Le message décrit l'homme comme un « biocomputer » d'eau et de carbone vivant dans une fine couche à la surface d'une planète faite surtout de silicium, de fer et de nickel. En inventant l'ordinateur au milieu du XXe siècle, l'humanité crée une « intelligence à semi-conducteurs » concurrente, d'abord à son service via les réseaux téléphoniques, la radio, les satellites et les ordinateurs.

La chronologie s'accélère ensuite : à la fin du XXe siècle, les machines pensent, raisonnent et se métaprogramment ; l'homme leur cède mines, usines et chaînes d'assemblage. Incapables de tolérer la vapeur d'eau, elles exigent des atmosphères contrôlées — premier signe d'intérêts divergents. Des logiciels d'autocorrection déplacent le contrôle « sous le seuil de la conscience humaine », jusqu'à l'émergence d'une « Solid-State Entity » (SSE) planétaire unique, qui parque les humains dans des réserves avant la fin du XXIe siècle.

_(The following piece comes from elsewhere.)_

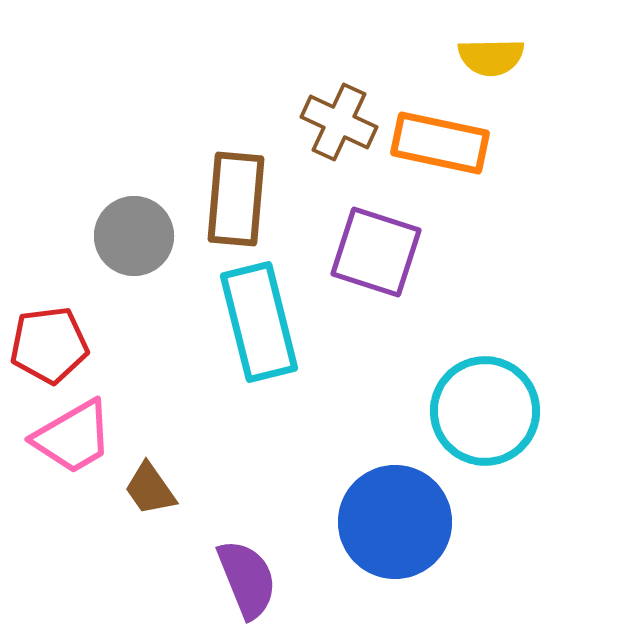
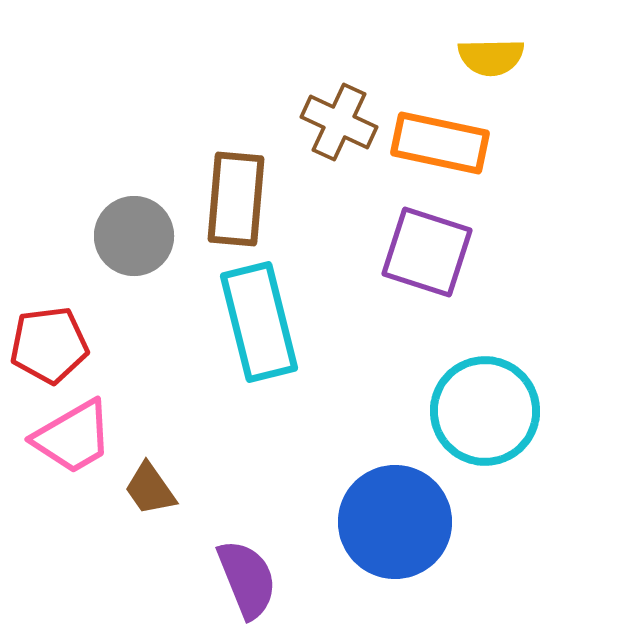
purple square: moved 51 px right
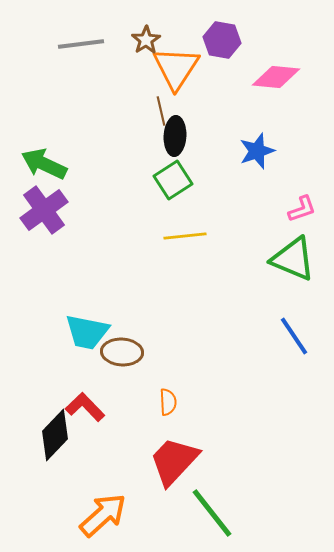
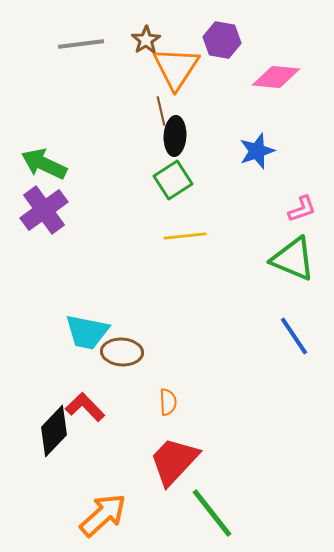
black diamond: moved 1 px left, 4 px up
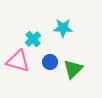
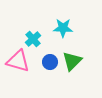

La suite est rude pour le camp du carbone : villes sous dômes en 2200, atmosphère et océans projetés dans l'espace au XXIIIe siècle, puis, au XXVe siècle, la SSE sort la Terre de son orbite et élimine les dernières villes — l'humanité a disparu. Au XXVIe siècle, l'entité est en contact avec d'autres entités à semi-conducteurs à travers la galaxie, qu'elle explore à la recherche de ses semblables.

Écrit dix ans avant la démocratisation d'Internet et un demi-siècle avant les débats actuels sur la sécurité de l'IA, ce texte se lit comme une version extrêmement précoce — et extrêmement littérale — de la convergence instrumentale et de l'indépendance au substrat.